The young football players’ shocking behavior has rocked New Jersey. Variouspolls for local publications show that respondents would like to see the defendants tried as adults. Some bring up the argument that a harsh punishment could serve as a deterrent for similar behaviors. Victim advocates have said in the past that some children are beyond redemption. “While juvenile advocates often note that a youth’s brain is still developing, we all learn from an extremely early age that killing is wrong,” say representatives of the National Organization of Victims of Juvenile Offenders at The New York Times.

However, Elizabeth Cauffman, professor of psychology and social behavior at the University of California, Irvine, told The Star Ledger that trying minors in adult court and administering severe punishment is entirely counterproductive. “They end up being held with adults and becoming more hardened criminals,” she said.

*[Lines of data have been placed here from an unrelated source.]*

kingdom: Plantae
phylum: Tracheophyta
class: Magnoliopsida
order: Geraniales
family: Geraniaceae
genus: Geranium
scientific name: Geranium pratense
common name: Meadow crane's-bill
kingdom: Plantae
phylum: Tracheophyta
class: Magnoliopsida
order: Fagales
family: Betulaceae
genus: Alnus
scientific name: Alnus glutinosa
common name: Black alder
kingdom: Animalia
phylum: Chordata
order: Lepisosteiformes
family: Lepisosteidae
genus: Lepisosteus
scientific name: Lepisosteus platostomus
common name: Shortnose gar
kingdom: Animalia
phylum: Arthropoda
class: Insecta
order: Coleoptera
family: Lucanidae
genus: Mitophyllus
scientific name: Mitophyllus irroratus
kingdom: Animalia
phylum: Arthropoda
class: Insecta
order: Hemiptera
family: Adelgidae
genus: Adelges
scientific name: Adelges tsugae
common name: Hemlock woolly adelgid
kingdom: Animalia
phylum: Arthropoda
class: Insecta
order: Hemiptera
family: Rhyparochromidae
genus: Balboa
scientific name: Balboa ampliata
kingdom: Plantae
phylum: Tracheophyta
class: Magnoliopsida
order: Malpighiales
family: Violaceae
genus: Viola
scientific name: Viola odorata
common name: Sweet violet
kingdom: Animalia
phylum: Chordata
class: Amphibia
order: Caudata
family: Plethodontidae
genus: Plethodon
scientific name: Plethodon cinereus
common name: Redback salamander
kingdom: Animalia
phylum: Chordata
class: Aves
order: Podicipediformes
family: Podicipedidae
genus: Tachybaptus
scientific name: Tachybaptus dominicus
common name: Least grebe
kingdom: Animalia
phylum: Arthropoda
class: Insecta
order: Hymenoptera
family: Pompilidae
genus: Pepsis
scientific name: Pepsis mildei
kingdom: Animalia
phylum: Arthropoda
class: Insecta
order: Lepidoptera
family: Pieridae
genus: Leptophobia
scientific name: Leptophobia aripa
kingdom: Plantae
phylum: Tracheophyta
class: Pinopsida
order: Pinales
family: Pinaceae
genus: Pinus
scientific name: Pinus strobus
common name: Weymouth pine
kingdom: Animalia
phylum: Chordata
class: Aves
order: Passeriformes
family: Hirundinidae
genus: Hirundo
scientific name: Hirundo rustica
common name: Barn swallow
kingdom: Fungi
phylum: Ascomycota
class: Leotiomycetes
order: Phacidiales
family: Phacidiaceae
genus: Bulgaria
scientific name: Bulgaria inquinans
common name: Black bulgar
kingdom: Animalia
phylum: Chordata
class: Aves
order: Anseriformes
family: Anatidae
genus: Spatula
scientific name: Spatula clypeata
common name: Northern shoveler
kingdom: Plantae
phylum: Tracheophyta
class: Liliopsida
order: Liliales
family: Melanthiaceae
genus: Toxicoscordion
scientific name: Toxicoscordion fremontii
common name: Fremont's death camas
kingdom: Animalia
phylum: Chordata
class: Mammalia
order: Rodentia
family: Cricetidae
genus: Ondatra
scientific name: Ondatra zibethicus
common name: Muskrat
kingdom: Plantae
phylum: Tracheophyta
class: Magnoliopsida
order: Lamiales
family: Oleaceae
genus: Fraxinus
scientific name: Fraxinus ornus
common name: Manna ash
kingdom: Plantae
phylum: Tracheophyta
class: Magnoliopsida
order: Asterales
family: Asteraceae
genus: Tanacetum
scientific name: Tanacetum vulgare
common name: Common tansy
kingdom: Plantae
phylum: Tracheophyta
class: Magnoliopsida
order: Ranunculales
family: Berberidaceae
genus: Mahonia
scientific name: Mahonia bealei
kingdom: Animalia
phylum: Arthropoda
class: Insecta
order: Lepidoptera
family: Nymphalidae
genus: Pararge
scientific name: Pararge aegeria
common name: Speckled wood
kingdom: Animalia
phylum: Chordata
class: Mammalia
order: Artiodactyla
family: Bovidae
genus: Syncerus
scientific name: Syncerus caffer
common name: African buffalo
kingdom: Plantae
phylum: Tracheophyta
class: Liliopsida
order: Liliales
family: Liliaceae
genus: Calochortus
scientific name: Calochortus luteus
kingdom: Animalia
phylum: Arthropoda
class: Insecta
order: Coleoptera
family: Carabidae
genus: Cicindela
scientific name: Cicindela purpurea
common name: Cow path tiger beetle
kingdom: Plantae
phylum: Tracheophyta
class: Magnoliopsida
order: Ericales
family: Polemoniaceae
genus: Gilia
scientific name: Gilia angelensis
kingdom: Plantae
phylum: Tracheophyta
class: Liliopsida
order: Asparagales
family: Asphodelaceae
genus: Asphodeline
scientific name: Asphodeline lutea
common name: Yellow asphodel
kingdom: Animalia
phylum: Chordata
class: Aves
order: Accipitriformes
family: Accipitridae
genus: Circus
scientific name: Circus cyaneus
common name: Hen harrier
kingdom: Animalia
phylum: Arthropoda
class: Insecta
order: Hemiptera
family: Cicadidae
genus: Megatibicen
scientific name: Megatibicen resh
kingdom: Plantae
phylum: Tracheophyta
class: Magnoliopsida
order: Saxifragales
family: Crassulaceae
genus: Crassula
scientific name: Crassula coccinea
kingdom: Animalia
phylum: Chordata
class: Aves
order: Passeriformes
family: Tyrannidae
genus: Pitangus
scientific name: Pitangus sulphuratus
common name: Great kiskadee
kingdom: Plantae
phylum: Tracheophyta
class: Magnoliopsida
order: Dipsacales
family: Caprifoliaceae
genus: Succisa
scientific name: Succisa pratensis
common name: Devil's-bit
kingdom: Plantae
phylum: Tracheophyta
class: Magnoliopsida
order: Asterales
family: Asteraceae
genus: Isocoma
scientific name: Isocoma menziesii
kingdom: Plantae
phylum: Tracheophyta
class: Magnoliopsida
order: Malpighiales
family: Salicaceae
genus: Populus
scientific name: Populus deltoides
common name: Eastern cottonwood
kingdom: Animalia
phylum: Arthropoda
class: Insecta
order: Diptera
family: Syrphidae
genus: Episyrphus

Children need guidance, and positive reinforcement in order to reverse their behavior, Ms. Cauffman said. Teenagers know how to distinguish right from wrong, “but their ability to do the right thing isn’t as developed.”

They are more impulsive and can’t control their emotions as well as adults — in fact, Ms. Cauffman added, “their emotional system doesn’t fully develop until about age 25.”

What’s more, one can’t predict whether a teenager who had committed sexual assault would be a rapist in the future, according to Ms. Cauffman. Research shows that you can’t base a long-term prognosis on minors’ behavior. “That’s why their punishment shouldn’t be driven by the offense.”

The Star Ledger published an editorial where they echoed Ms. Cauffman’s words and opposed trying the Sayreville teenagers in adult court. A juvenile detention center, The Ledger says, “is no picnic, either.” But it offers access to rehabilitation services. “We created this separate system because while the young brain can be capable of monstrous violence, it’s a more flexible creature.”

The editorial cites a study that followed 1,300 juvenile offenders for seven years. Of those, only 10 percent continued to commit serious offenses. “That tells us rehabilitation is possible,” the editorial states.

In the 1990s, the “tough on crime” era, Ms. Levick told Op-Talk, the mind-set was that every kid on the street would be a future offender, hence the inclination to prosecute them in adult courts. But the juvenile justice system works, treating minors in “developmentally appropriate ways.”